INPUT:

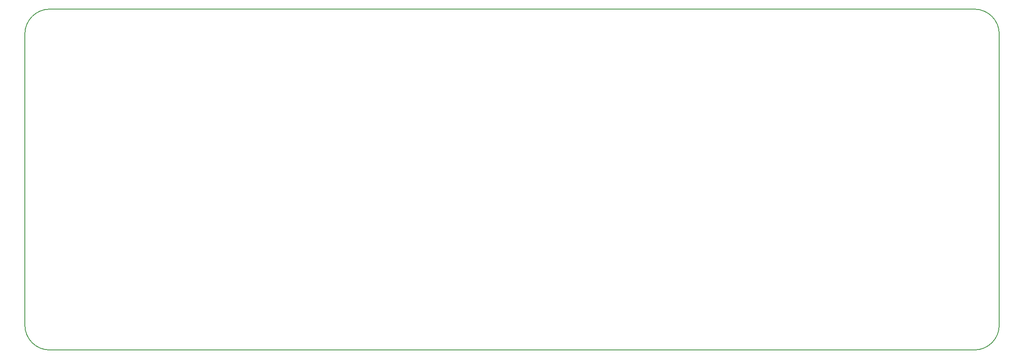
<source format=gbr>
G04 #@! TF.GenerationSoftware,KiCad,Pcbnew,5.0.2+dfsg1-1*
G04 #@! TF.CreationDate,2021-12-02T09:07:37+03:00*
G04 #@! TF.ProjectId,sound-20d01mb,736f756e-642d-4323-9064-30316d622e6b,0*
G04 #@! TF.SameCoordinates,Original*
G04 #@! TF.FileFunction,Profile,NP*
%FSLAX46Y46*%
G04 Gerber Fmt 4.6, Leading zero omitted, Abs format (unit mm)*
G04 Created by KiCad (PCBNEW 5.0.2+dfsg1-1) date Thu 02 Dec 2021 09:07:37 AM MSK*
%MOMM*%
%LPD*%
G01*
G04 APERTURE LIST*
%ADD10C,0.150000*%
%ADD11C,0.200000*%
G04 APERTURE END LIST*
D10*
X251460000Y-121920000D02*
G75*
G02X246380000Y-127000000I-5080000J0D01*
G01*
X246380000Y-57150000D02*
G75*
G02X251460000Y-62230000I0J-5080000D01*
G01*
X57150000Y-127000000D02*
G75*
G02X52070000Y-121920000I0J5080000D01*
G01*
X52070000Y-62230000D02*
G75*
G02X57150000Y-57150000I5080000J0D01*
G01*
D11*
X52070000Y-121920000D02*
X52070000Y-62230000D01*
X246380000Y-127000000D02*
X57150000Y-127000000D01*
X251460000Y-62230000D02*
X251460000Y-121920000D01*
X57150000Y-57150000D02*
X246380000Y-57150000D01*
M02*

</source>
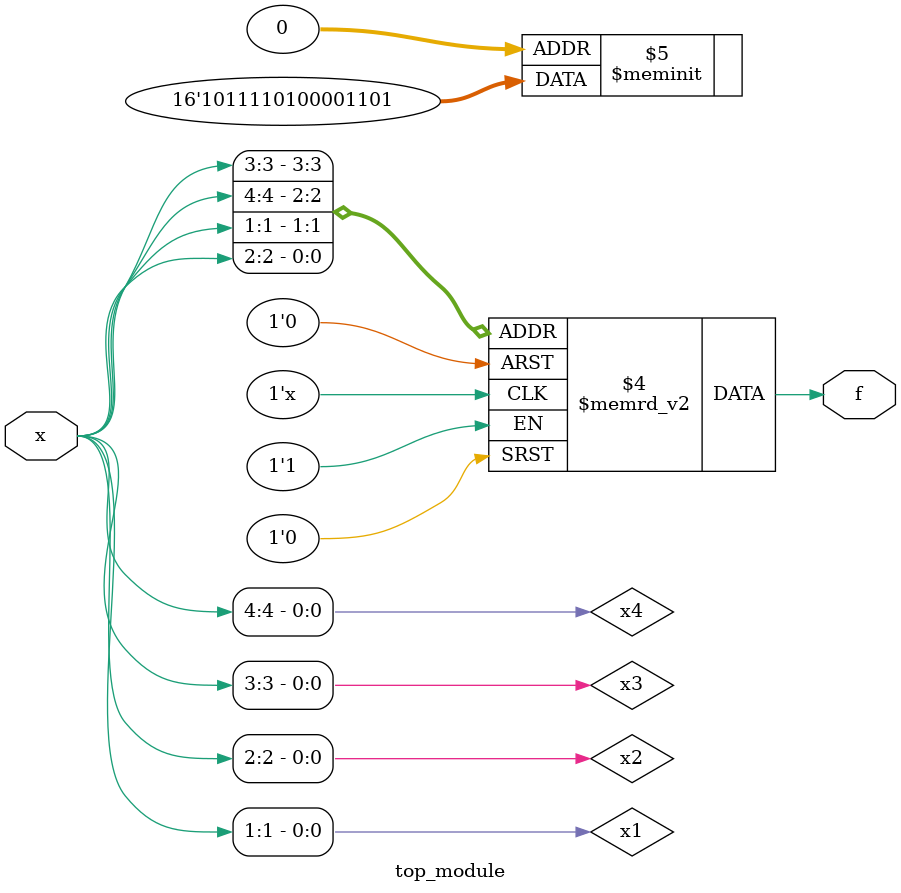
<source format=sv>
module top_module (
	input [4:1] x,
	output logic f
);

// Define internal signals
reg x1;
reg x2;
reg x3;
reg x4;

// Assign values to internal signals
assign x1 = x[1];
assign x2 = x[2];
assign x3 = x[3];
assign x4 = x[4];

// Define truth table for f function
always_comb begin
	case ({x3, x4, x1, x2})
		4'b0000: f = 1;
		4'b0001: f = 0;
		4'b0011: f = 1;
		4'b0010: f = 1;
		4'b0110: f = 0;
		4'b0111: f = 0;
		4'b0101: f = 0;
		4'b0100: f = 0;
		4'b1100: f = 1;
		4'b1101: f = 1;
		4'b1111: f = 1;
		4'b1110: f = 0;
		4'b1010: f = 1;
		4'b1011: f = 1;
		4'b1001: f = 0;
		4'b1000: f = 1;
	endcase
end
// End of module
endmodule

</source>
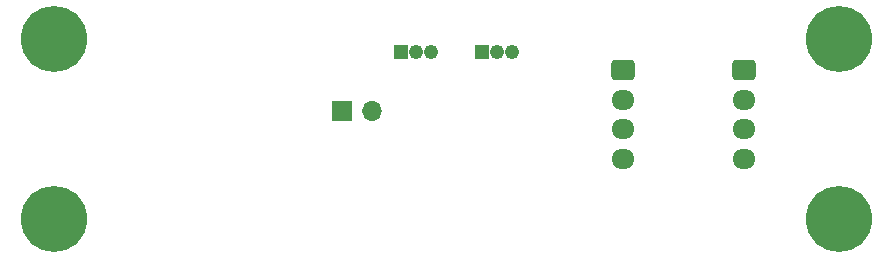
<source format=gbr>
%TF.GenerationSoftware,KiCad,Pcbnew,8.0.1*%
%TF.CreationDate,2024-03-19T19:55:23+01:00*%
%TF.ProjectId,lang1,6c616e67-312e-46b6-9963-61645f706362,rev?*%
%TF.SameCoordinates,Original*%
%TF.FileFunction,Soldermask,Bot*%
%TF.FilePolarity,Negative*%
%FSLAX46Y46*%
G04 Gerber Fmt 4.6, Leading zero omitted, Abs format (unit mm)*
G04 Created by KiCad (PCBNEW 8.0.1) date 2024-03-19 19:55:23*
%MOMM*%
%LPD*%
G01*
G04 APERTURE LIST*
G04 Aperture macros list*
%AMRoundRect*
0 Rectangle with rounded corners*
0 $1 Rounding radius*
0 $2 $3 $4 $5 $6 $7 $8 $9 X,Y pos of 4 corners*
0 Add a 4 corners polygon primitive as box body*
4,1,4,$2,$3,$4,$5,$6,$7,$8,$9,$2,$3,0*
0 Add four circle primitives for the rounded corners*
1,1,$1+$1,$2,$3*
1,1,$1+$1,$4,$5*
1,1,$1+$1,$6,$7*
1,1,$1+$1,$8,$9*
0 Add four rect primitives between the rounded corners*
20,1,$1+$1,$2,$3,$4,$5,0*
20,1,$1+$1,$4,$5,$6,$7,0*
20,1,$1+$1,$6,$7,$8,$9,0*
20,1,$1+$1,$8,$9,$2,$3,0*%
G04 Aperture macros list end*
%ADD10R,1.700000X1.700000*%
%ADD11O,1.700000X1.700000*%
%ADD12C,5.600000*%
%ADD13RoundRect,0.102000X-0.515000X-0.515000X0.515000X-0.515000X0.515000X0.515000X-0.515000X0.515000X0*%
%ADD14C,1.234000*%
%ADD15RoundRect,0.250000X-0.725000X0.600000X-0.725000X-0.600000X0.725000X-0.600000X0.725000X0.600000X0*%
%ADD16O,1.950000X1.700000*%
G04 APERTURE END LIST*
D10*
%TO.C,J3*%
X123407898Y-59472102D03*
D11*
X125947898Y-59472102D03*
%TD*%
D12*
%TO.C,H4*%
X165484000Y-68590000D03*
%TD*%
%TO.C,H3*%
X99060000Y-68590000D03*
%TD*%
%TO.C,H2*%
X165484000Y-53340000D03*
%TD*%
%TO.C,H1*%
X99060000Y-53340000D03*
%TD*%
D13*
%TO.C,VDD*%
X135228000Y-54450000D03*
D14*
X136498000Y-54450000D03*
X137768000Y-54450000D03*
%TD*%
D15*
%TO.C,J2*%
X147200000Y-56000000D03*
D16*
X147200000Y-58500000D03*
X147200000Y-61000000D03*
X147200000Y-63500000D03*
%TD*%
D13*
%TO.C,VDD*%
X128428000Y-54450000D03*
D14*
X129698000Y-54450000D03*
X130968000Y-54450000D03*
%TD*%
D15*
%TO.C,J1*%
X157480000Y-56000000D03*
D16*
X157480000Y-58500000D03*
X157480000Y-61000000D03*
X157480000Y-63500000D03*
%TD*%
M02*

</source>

YOUR OBJECTIVE: Copy all of the listing word for word, minus the images.

RESULT:
<source format=gbr>
G04 #@! TF.GenerationSoftware,KiCad,Pcbnew,5.0.2+dfsg1-1*
G04 #@! TF.CreationDate,2021-12-02T09:07:37+03:00*
G04 #@! TF.ProjectId,sound-20d01mb,736f756e-642d-4323-9064-30316d622e6b,0*
G04 #@! TF.SameCoordinates,Original*
G04 #@! TF.FileFunction,Profile,NP*
%FSLAX46Y46*%
G04 Gerber Fmt 4.6, Leading zero omitted, Abs format (unit mm)*
G04 Created by KiCad (PCBNEW 5.0.2+dfsg1-1) date Thu 02 Dec 2021 09:07:37 AM MSK*
%MOMM*%
%LPD*%
G01*
G04 APERTURE LIST*
%ADD10C,0.150000*%
%ADD11C,0.200000*%
G04 APERTURE END LIST*
D10*
X251460000Y-121920000D02*
G75*
G02X246380000Y-127000000I-5080000J0D01*
G01*
X246380000Y-57150000D02*
G75*
G02X251460000Y-62230000I0J-5080000D01*
G01*
X57150000Y-127000000D02*
G75*
G02X52070000Y-121920000I0J5080000D01*
G01*
X52070000Y-62230000D02*
G75*
G02X57150000Y-57150000I5080000J0D01*
G01*
D11*
X52070000Y-121920000D02*
X52070000Y-62230000D01*
X246380000Y-127000000D02*
X57150000Y-127000000D01*
X251460000Y-62230000D02*
X251460000Y-121920000D01*
X57150000Y-57150000D02*
X246380000Y-57150000D01*
M02*

</source>
<source format=sv>
module top_module (
	input [4:1] x,
	output logic f
);

// Define internal signals
reg x1;
reg x2;
reg x3;
reg x4;

// Assign values to internal signals
assign x1 = x[1];
assign x2 = x[2];
assign x3 = x[3];
assign x4 = x[4];

// Define truth table for f function
always_comb begin
	case ({x3, x4, x1, x2})
		4'b0000: f = 1;
		4'b0001: f = 0;
		4'b0011: f = 1;
		4'b0010: f = 1;
		4'b0110: f = 0;
		4'b0111: f = 0;
		4'b0101: f = 0;
		4'b0100: f = 0;
		4'b1100: f = 1;
		4'b1101: f = 1;
		4'b1111: f = 1;
		4'b1110: f = 0;
		4'b1010: f = 1;
		4'b1011: f = 1;
		4'b1001: f = 0;
		4'b1000: f = 1;
	endcase
end
// End of module
endmodule

</source>
<source format=gbr>
%TF.GenerationSoftware,KiCad,Pcbnew,8.0.1*%
%TF.CreationDate,2024-03-19T19:55:23+01:00*%
%TF.ProjectId,lang1,6c616e67-312e-46b6-9963-61645f706362,rev?*%
%TF.SameCoordinates,Original*%
%TF.FileFunction,Soldermask,Bot*%
%TF.FilePolarity,Negative*%
%FSLAX46Y46*%
G04 Gerber Fmt 4.6, Leading zero omitted, Abs format (unit mm)*
G04 Created by KiCad (PCBNEW 8.0.1) date 2024-03-19 19:55:23*
%MOMM*%
%LPD*%
G01*
G04 APERTURE LIST*
G04 Aperture macros list*
%AMRoundRect*
0 Rectangle with rounded corners*
0 $1 Rounding radius*
0 $2 $3 $4 $5 $6 $7 $8 $9 X,Y pos of 4 corners*
0 Add a 4 corners polygon primitive as box body*
4,1,4,$2,$3,$4,$5,$6,$7,$8,$9,$2,$3,0*
0 Add four circle primitives for the rounded corners*
1,1,$1+$1,$2,$3*
1,1,$1+$1,$4,$5*
1,1,$1+$1,$6,$7*
1,1,$1+$1,$8,$9*
0 Add four rect primitives between the rounded corners*
20,1,$1+$1,$2,$3,$4,$5,0*
20,1,$1+$1,$4,$5,$6,$7,0*
20,1,$1+$1,$6,$7,$8,$9,0*
20,1,$1+$1,$8,$9,$2,$3,0*%
G04 Aperture macros list end*
%ADD10R,1.700000X1.700000*%
%ADD11O,1.700000X1.700000*%
%ADD12C,5.600000*%
%ADD13RoundRect,0.102000X-0.515000X-0.515000X0.515000X-0.515000X0.515000X0.515000X-0.515000X0.515000X0*%
%ADD14C,1.234000*%
%ADD15RoundRect,0.250000X-0.725000X0.600000X-0.725000X-0.600000X0.725000X-0.600000X0.725000X0.600000X0*%
%ADD16O,1.950000X1.700000*%
G04 APERTURE END LIST*
D10*
%TO.C,J3*%
X123407898Y-59472102D03*
D11*
X125947898Y-59472102D03*
%TD*%
D12*
%TO.C,H4*%
X165484000Y-68590000D03*
%TD*%
%TO.C,H3*%
X99060000Y-68590000D03*
%TD*%
%TO.C,H2*%
X165484000Y-53340000D03*
%TD*%
%TO.C,H1*%
X99060000Y-53340000D03*
%TD*%
D13*
%TO.C,VDD*%
X135228000Y-54450000D03*
D14*
X136498000Y-54450000D03*
X137768000Y-54450000D03*
%TD*%
D15*
%TO.C,J2*%
X147200000Y-56000000D03*
D16*
X147200000Y-58500000D03*
X147200000Y-61000000D03*
X147200000Y-63500000D03*
%TD*%
D13*
%TO.C,VDD*%
X128428000Y-54450000D03*
D14*
X129698000Y-54450000D03*
X130968000Y-54450000D03*
%TD*%
D15*
%TO.C,J1*%
X157480000Y-56000000D03*
D16*
X157480000Y-58500000D03*
X157480000Y-61000000D03*
X157480000Y-63500000D03*
%TD*%
M02*

</source>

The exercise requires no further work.